What parameters are used to define a valid visit to a food outlet using GLH data, and why are they important?

The parameters are:

  • Location Precision: The accuracy radius of the location point (default < 50m). This ensures that only reliable location data are used.
  • Outlet Buffer Zone: A circular zone around each outlet, sized according to the median size of that type of outlet, used to detect a potential visit. This accounts for the varying sizes and consumer behaviors at different outlet types.
  • Minimum Stay Duration: The shortest time an individual must spend in the buffer zone to count as a visit (default 3 minutes). This helps distinguish genuine visits from incidental passing-by.
  • Maximum Stay Duration: A limit on how long an individual can stay in the buffer zone before the visit is no longer considered patronage (default 3 hours). This helps exclude non-consumer stays, like employee shifts.
  • Revisit Interval: The period of time that must pass for an individual to return to the buffer zone and it be considered a new visit (default 3 hours). This accurately consolidates visits.

What were the main findings regarding visit patterns to different types of food outlets in the Washington State Twin Registry (WSTR) study?

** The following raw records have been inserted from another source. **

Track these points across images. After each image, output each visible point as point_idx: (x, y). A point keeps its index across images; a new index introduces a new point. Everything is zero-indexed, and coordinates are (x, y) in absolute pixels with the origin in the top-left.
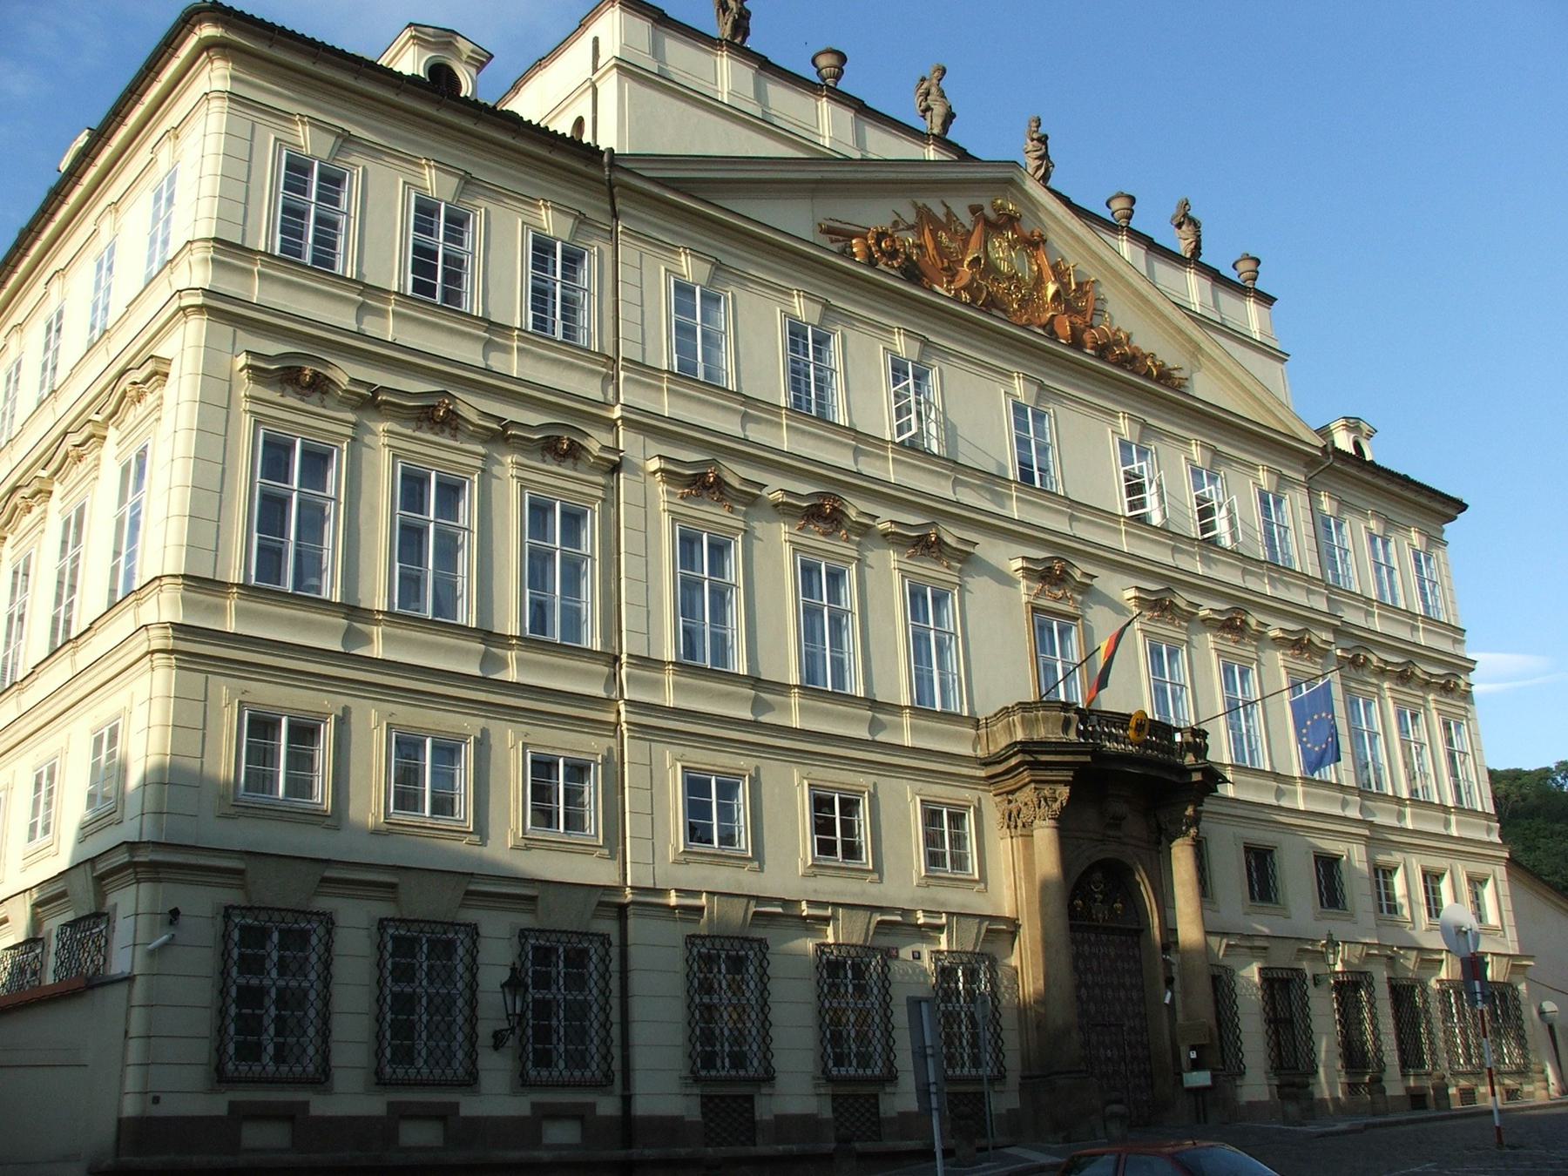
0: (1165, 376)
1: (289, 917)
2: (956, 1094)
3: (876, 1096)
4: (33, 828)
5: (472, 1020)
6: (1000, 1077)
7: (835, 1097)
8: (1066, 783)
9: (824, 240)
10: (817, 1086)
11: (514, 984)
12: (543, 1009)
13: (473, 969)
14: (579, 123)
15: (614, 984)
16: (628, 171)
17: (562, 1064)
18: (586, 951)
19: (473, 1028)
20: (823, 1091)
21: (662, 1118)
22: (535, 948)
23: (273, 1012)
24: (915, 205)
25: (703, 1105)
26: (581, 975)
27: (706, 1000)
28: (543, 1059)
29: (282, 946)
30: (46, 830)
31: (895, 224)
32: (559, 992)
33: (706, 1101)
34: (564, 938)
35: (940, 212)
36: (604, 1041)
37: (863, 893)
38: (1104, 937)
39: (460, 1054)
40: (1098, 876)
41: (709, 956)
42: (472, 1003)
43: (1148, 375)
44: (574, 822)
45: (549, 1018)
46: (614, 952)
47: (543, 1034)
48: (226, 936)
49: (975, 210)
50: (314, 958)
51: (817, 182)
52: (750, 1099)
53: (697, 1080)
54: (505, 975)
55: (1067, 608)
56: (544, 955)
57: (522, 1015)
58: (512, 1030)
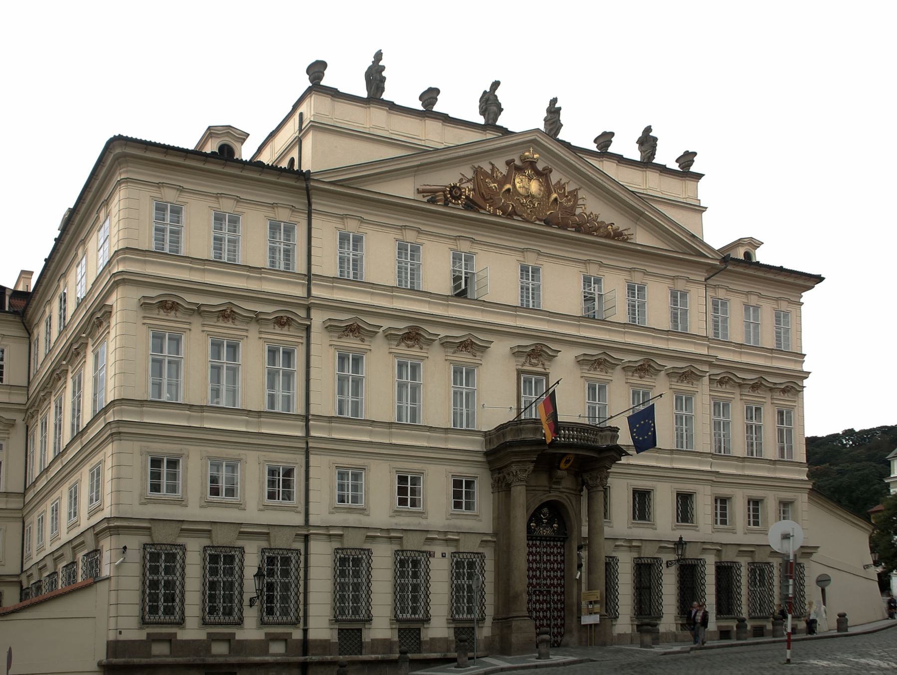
0: (618, 235)
1: (168, 548)
4: (70, 513)
5: (241, 593)
11: (259, 575)
12: (271, 587)
13: (242, 569)
14: (292, 160)
15: (302, 574)
17: (278, 614)
18: (290, 557)
19: (242, 596)
22: (268, 557)
23: (163, 591)
26: (287, 570)
27: (342, 580)
28: (270, 611)
29: (165, 561)
30: (75, 513)
32: (277, 579)
34: (281, 552)
35: (487, 168)
36: (296, 602)
39: (236, 609)
40: (545, 510)
41: (345, 558)
42: (241, 585)
43: (608, 236)
44: (288, 496)
45: (273, 591)
46: (302, 558)
47: (270, 599)
48: (144, 557)
49: (508, 163)
50: (178, 566)
54: (255, 571)
56: (271, 561)
57: (262, 590)
58: (258, 597)
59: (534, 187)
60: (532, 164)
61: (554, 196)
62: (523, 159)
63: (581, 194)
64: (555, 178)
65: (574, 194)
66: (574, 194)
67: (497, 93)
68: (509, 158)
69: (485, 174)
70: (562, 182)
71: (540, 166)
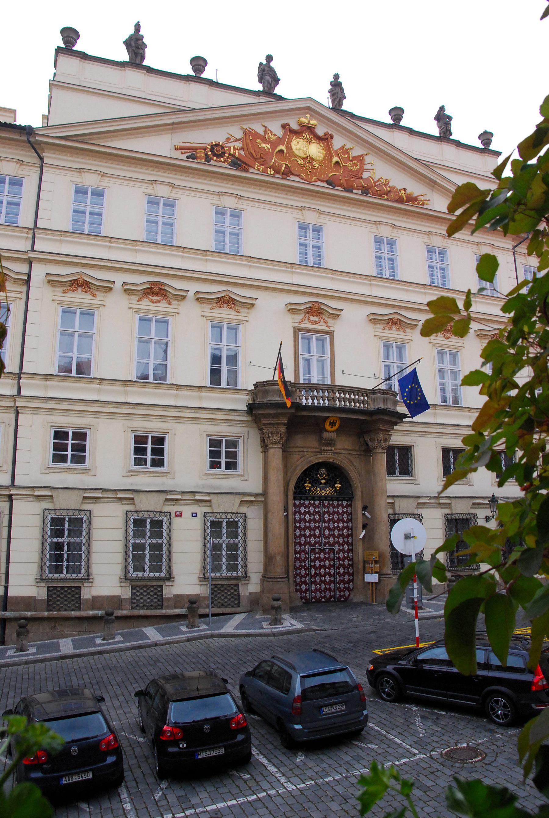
0: (411, 199)
2: (215, 586)
3: (162, 587)
6: (246, 576)
7: (133, 588)
8: (285, 424)
9: (178, 154)
10: (121, 582)
16: (43, 135)
20: (123, 584)
21: (22, 598)
24: (242, 128)
25: (49, 591)
31: (228, 139)
33: (50, 590)
35: (260, 130)
37: (163, 484)
38: (326, 503)
40: (323, 470)
49: (284, 126)
51: (173, 124)
52: (79, 588)
53: (42, 579)
55: (321, 327)
59: (315, 150)
60: (310, 129)
61: (335, 159)
62: (301, 124)
63: (368, 159)
64: (337, 143)
65: (360, 159)
66: (360, 159)
67: (272, 64)
68: (285, 122)
69: (256, 135)
70: (347, 147)
71: (320, 131)
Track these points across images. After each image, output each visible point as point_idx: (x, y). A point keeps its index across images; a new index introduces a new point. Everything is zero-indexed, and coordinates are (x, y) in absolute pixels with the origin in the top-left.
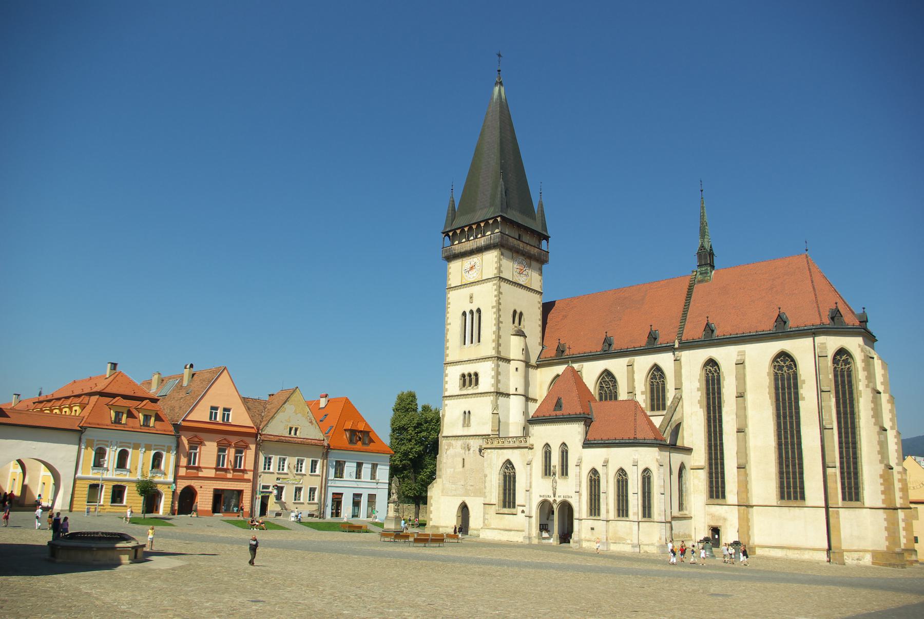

The study found that participants spent more time at full-service restaurants and fruit/vegetable markets compared to convenience stores, suggesting preferences for sit-down meals or fresh produce over quick purchases. Full-service restaurants were visited far more often than limited-service restaurants.

What is the "active area" and why is it used in the data processing workflow?

The "active area" is a 50 km radius around all listed food outlets, representing the area where participant activity is considered relevant to the study. It is used to standardize visit data by calculating the number of active days per participant within this area, ensuring a consistent basis for analyzing visit patterns and addressing variability in data coverage across participants. Periods spent outside the active area for more than three hours are not counted as active.

What are some of the limitations of using GLH data for food environment research?

Limitations include: 1) Geographical Limitation: Findings are specific to the study area (Washington State) and may not generalize to other regions; 2) Temporal Limitation of Outlet Data: The outlet data lacks a temporal dimension and can't discern whether an outlet was active during the data collection period; 3) Ambiguities in Outlet Locations: Multiple outlets reported with the same coordinates create uncertainty in determining which outlet was visited; 4) Policy changes impacting data availability: Recent changes to Google's Location History policy, effective December 2024, introduce limitations for research reliant on this data.

How can future research build upon this study to provide more comprehensive insights into the relationship between food environments and dietary behaviors?

Future research should: 1) Expand the geographic scope to include more diverse locations; 2) Incorporate dynamic outlet data with opening and closing dates; 3) Refine spatial data processing techniques to distinguish between outlets with the same coordinates; 4) Integrate GLH data with detailed dietary intake information to assess the influence of the built environment on food choices and health outcomes; and 5) consider alternative data collection methods to account for recent changes to google policy.